= VCE Vocational Major =

Education Program in Victoria, Australia

The VCE Vocational Major (formerly Victorian Certificate of Applied Learning) is a version of the Victorian Certificate of Education (VCE) allowing students to pursue vocational training as part of their VCE. After completing a VCE Vocational Major a student will receive a VCE but will not receive an ATAR, unless they have completed a custom VM program that includes four scored VCE subjects.

The introduction of VCE Vocational Major in 2023 was part of a larger funding towards VET courses in general in order to allow students to complete subjects not available in a traditional VCE pathway and promote important industry including health, community services and early childhood education, building and construction, digital and media technologies, hospitality, and engineering.

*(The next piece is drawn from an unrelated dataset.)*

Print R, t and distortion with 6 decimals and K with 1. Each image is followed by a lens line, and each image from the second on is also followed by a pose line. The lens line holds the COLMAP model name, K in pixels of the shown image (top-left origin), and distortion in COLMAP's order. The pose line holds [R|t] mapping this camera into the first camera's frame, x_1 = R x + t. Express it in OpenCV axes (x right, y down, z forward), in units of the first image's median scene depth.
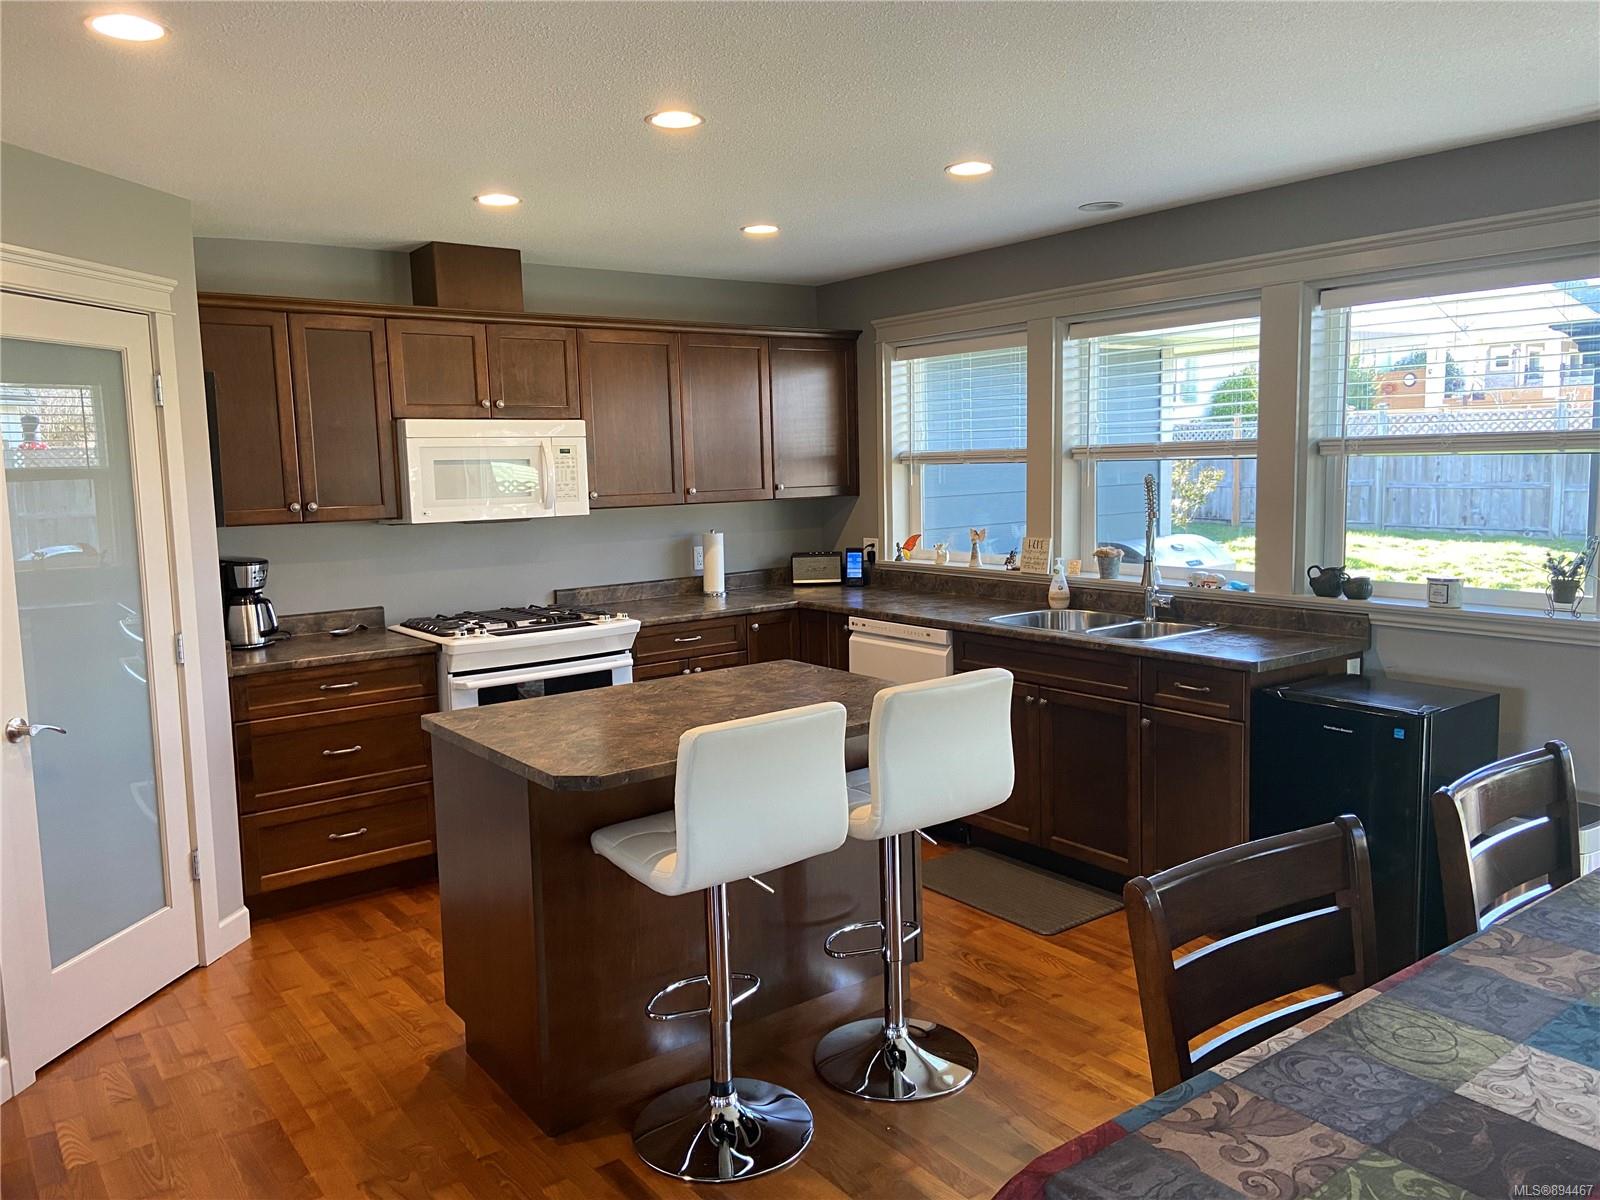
lens RADIAL K [[1206.1, 0, 800.0], [0, 1206.1, 600.0], [0, 0, 1]] dist [0.034114, 0.000029]
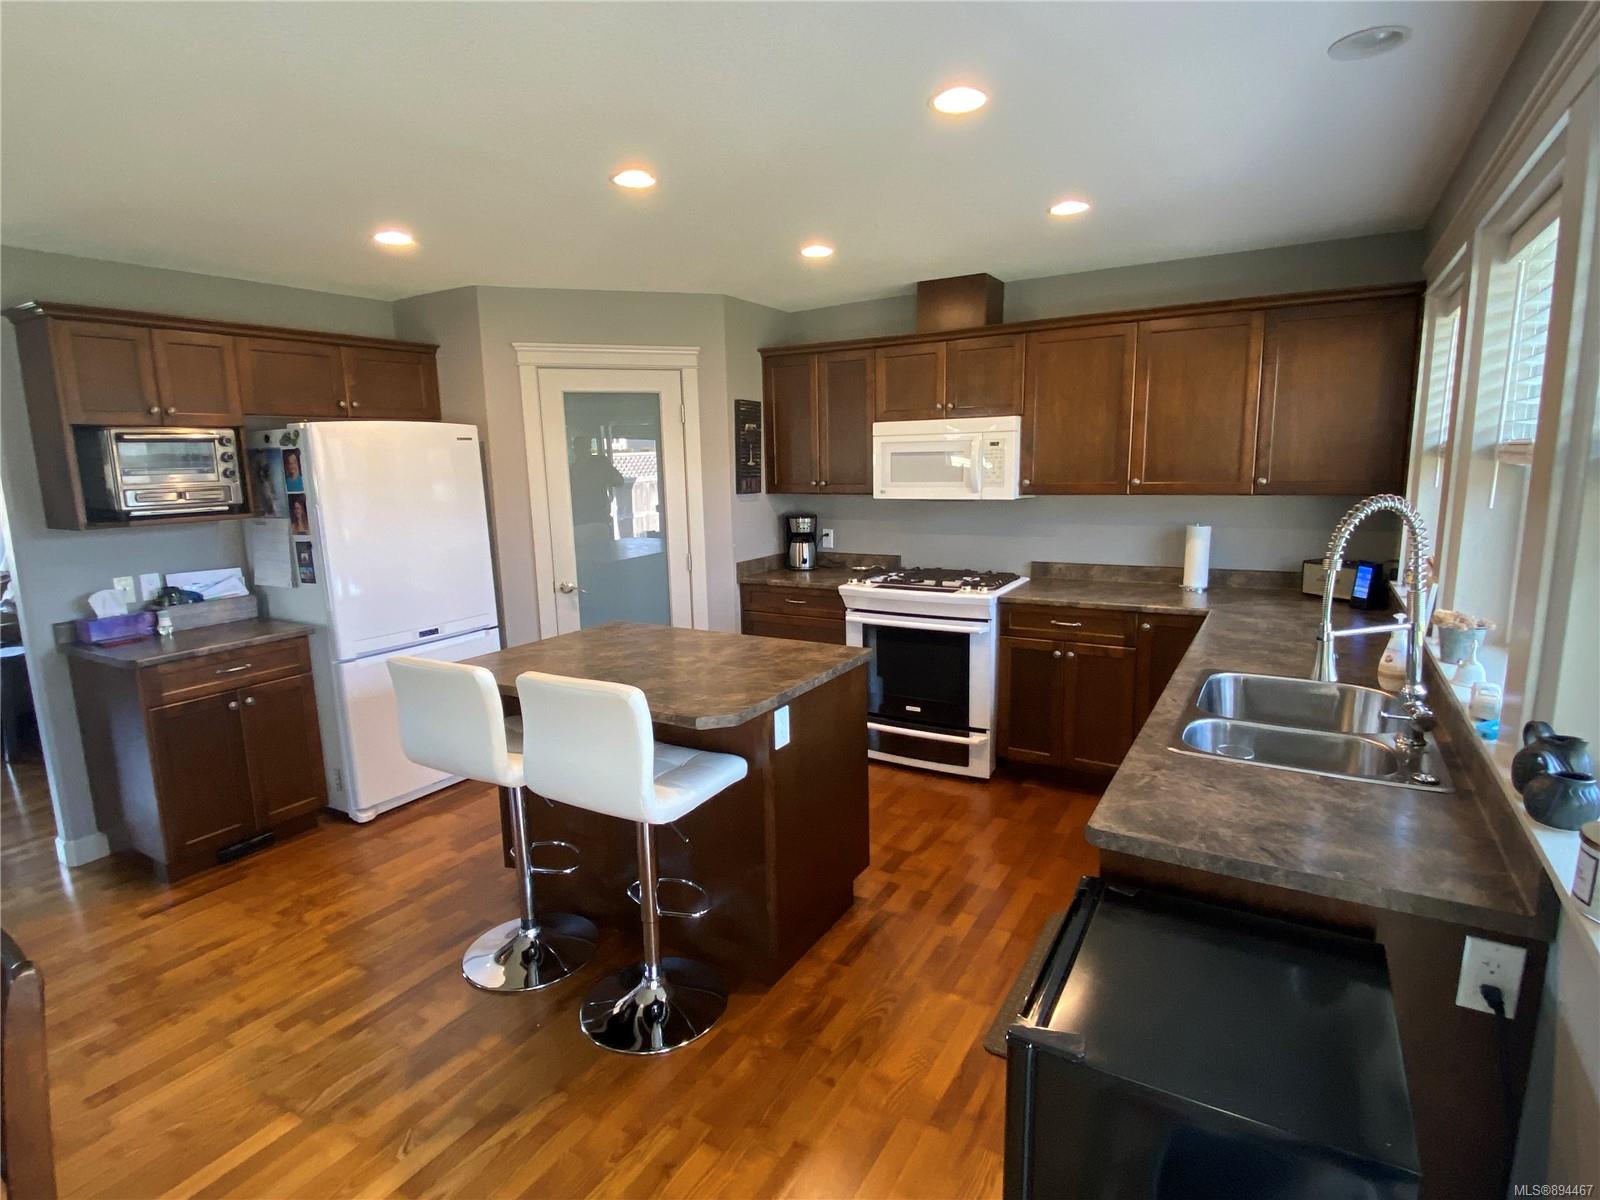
lens RADIAL K [[836.4, 0, 800.0], [0, 836.4, 600.0], [0, 0, 1]] dist [0.002328, 0.000087]
pose [[0.374854, 0.173533, -0.910698, 0.539081], [-0.094057, 0.984375, 0.148857, -0.083932], [0.922300, 0.029858, 0.385319, 0.564028]]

== Commonalities with the VCE ==

All VCE and VCE-VM students are required to complete a minimum of sixteen units in total, eight of which must be Unit 3 & 4 sequences. Three of those units must come from the English group, including a Unit 3 & 4 sequence.

== Differences to the VCE ==

VM students have the option of completing VCE VM Literacy instead of another English Group study (English, Literature, English Language, and English as an Additional Language)

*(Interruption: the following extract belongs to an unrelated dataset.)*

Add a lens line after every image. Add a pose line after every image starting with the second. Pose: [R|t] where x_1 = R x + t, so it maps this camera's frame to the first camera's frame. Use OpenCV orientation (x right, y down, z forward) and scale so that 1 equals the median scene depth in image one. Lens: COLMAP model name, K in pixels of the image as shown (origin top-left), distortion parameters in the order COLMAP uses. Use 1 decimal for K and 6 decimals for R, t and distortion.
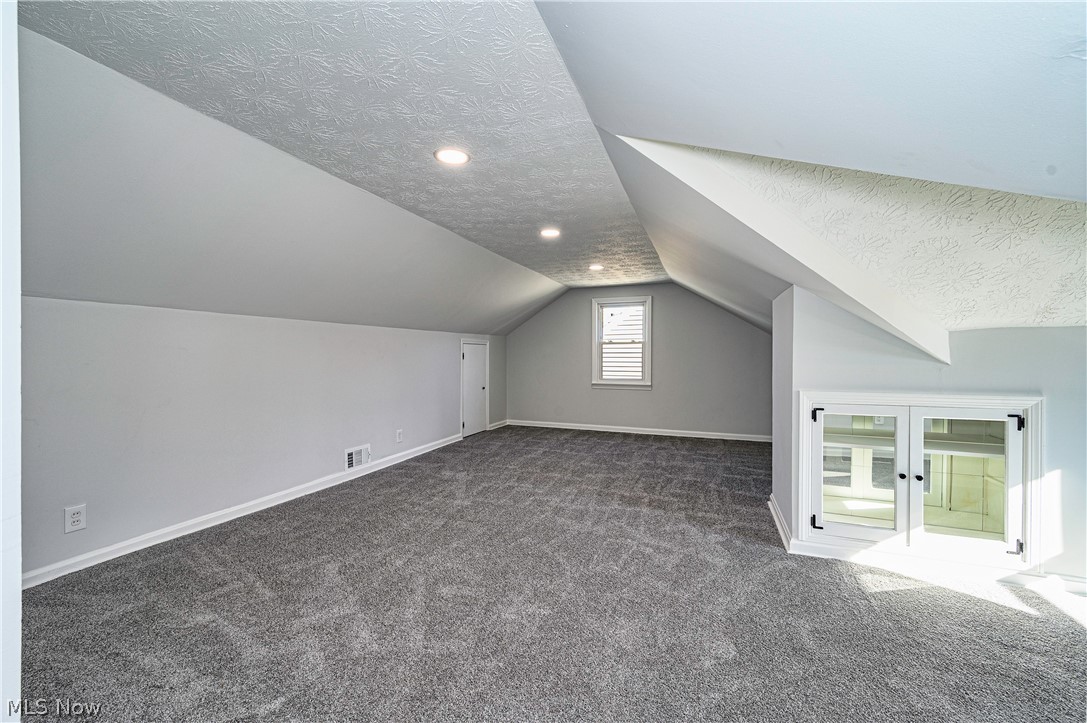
lens RADIAL K [[431.6, 0, 543.2], [0, 431.6, 360.0], [0, 0, 1]] dist [-0.000714, -0.000262]
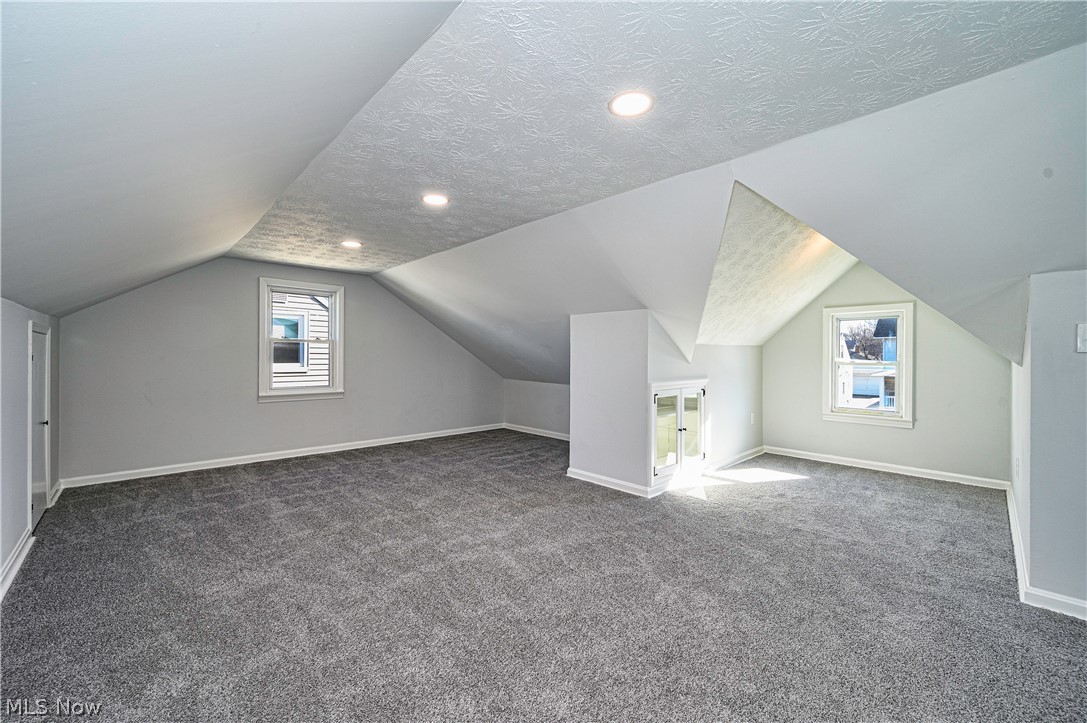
lens RADIAL K [[431.6, 0, 543.2], [0, 431.6, 360.0], [0, 0, 1]] dist [-0.000714, -0.000262]
pose [[0.427992, -0.006118, 0.903762, -0.574959], [0.005406, 0.999977, 0.004209, -0.009593], [-0.903767, 0.003084, 0.428015, 0.475022]]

Besides the three Literacy or English units (most students will complete all four of Units 1 to 4), VM students must complete:
- two units of VCE VM Numeracy or of another Mathematics Group study (Foundation Mathematics, General Mathematics, Mathematical Methods, Specialist Mathematics
- two units of VCE VM Work-Related Skills
- two units of VCE VM Personal Development Skills
- two VET credits (180 hours) at Certificate II level or above.
- four other units (or five, if they only have three units of Literacy/English) to bring the total number of units to sixteen, eight of which must be Unit 3 & 4 sequences.

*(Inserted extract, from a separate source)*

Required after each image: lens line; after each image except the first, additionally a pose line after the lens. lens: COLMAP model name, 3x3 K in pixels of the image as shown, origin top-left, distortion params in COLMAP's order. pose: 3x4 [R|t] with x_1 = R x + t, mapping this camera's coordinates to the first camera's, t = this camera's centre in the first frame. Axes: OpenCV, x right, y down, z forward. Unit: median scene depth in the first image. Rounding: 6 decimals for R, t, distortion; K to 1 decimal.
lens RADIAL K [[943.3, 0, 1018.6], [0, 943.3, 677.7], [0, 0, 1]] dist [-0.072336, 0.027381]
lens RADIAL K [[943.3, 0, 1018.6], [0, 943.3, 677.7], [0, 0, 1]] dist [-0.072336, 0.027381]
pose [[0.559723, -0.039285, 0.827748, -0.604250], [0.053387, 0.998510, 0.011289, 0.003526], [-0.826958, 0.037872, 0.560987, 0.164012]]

== Standard VCE VM Program ==
Most students completing a standard, full-time VCE VM would complete 20 units in total:

Year 10 & 11
- Unit 1 & 2 VCE VM Literacy
- Unit 1 & 2 VCE VM Numeracy
- Unit 1 & 2 VCE VM Personal Development Skills
- Unit 1 & 2 VCE VM Work Related Skills
- 2 Cert II or Cert III credits from the VET study of their choice, taken either at their high school or at an external VET provider such as another high school, a TAFE college, or an RTO.

Year 12
- Unit 3 & 4 VCE VM Literacy
- Unit 3 & 4 VCE VM Numeracy
- Unit 3 & 4 VCE VM Personal Development Skills
- Unit 3 & 4 VCE VM Work Related Skills
- 2 Cert II or Cert III credits from the VET study of their choice, taken either at their high school or at an external VET provider such as another high school, a TAFE college, or an RTO.

== Non-standard VCE VM Program ==

The VCE VM is a very flexible certificate, and so long as the base requirements are met, any other studies can also be included - within the scope of each school's own policies and capacity. For example, a student could complete the VCE VM and also receive an ATAR if they chose the following subjects:

Year 10 & 11
- Unit 1 & 2 English
- Unit 1 & 2 General Mathematics
- Unit 1 & 2 VCE VM Personal Development Skills
- Unit 1 & 2 Biology
- 2 Cert II or Cert III credits from a scored VET study of their choice, taken either at their high school or at an external VET provider such as another high school, a TAFE college, or an RTO.

Year 12
- Unit 3 & 4 English
- Unit 3 & 4 General Mathematics
- Unit 3 & 4 Biology
- Unit 3 & 4 VCE VM Work Related Skills
- 2 Cert II or Cert III credits from a scored VET study of their choice, taken either at their high school or at an external VET provider such as another high school, a TAFE college, or an RTO.